▶ _EXTRACT TO READ_:
********

Everything goes through ./Quickstart <command> — a single bash entry point that delegates to cli/quickstart.py. Run it with no command for local dev servers.

# Clone and install
git clone https://github.com/JimothyJohn/specodex.git
cd specodex
uv sync

# Local dev (backend :3001, frontend Vite :5173)
./Quickstart dev

# Pre-push gate — mirrors CI exactly: lint + tests + build
./Quickstart verify

# Extract specs from a PDF (page-finder + Gemini + Pydantic)
uv run specodex \
  --url "https://example.com/motor-catalog.pdf" \
  --type motor --manufacturer "Acme" --product-name "X100"

# Scrape a product webpage (JS-rendered, same pipeline)
uv run web-scraper \
  --url "https://shop.example.com/products/X100" \
  --type motor --manufacturer "Acme" --product-name "X100"

# Query the database
uv run dsm find --type motor \
  --where "rated_power>=1000" --sort "rated_torque:desc"

# Propose a new Pydantic product model from 3-5 vendors
./Quickstart schemagen abb.pdf siemens.pdf schneider.pdf --type valve

# Benchmark the ingress pipeline against control datasheets
./Quickstart bench
▮▮▮ API ▮▮▮
Endpoint Description
GET /healthStatus, mode, environment, timestamp
GET /api/v1/searchFull-text + filtered + sorted search
GET /api/productsList products (filter ?type=motor)
GET /api/products/summaryCounts by product type
GET /api/products/categoriesAvailable product types with counts
GET /api/products/manufacturersUnique manufacturer list
GET /api/datasheetsDatasheet source entries
POST /api/uploadQueue a datasheet for processing (admin)
▮▮▮ ARCHITECTURE ▮▮▮
  1. ARCH-01

    Extraction (Python)

    Page-finder text heuristic strips a 600-page catalog to ~20 spec pages before any LLM call. Gemini emits structured JSON; specodex validators map it to canonical value;unit compact strings. Quality-scored, then written.

  2. ARCH-02

    Frontend

    React + TypeScript + Vite. Deployed to S3 behind CloudFront. Two modes: admin (full CRUD) and public (read-only search and filter).

  3. ARCH-03

    Backend

    Express on AWS Lambda via API Gateway. REST: search, product CRUD, datasheet management, upload pipeline.

  4. ARCH-04

    Data

    DynamoDB single-table: PK=PRODUCT#TYPE, SK=PRODUCT#UUID. S3 for PDFs. Deterministic UUIDs deduplicate across sources.

********

▶ _DATA EXTRACT_:
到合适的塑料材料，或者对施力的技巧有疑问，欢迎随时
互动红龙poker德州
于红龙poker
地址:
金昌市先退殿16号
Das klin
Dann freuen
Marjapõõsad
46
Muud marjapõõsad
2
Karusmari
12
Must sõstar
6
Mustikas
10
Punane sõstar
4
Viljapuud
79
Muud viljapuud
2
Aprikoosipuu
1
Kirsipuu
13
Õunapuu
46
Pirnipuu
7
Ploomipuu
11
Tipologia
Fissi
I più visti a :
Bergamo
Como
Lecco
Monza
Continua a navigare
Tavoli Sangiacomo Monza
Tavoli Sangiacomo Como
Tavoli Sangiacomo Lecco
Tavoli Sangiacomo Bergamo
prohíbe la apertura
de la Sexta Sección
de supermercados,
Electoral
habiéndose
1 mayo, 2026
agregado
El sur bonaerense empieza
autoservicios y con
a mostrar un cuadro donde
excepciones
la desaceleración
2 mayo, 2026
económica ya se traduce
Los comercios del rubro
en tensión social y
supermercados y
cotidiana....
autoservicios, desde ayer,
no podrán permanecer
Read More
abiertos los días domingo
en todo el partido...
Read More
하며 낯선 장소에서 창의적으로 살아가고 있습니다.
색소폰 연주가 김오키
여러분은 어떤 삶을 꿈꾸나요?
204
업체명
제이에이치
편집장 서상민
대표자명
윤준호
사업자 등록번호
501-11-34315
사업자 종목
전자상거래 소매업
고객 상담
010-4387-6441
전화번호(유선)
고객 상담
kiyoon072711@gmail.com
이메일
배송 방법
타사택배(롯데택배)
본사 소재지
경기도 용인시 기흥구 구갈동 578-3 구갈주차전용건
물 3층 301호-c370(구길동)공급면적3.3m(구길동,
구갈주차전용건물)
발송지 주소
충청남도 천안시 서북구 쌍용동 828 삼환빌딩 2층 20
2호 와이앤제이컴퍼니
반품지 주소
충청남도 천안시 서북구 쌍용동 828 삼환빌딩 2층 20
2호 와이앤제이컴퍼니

********

▶ _EXERCISE AIM_:
Reproduce the passage of the Specodex overview that begins at "Page-finder text heuristic" and ends after "management, upload pipeline.", with "Express" changed to "Fastify".

▶ _SOLVED EXERCISE_:
Page-finder text heuristic strips a 600-page catalog to ~20 spec pages before any LLM call. Gemini emits structured JSON; specodex validators map it to canonical value;unit compact strings. Quality-scored, then written.

  2. ARCH-02

    Frontend

    React + TypeScript + Vite. Deployed to S3 behind CloudFront. Two modes: admin (full CRUD) and public (read-only search and filter).

  3. ARCH-03

    Backend

    Fastify on AWS Lambda via API Gateway. REST: search, product CRUD, datasheet management, upload pipeline.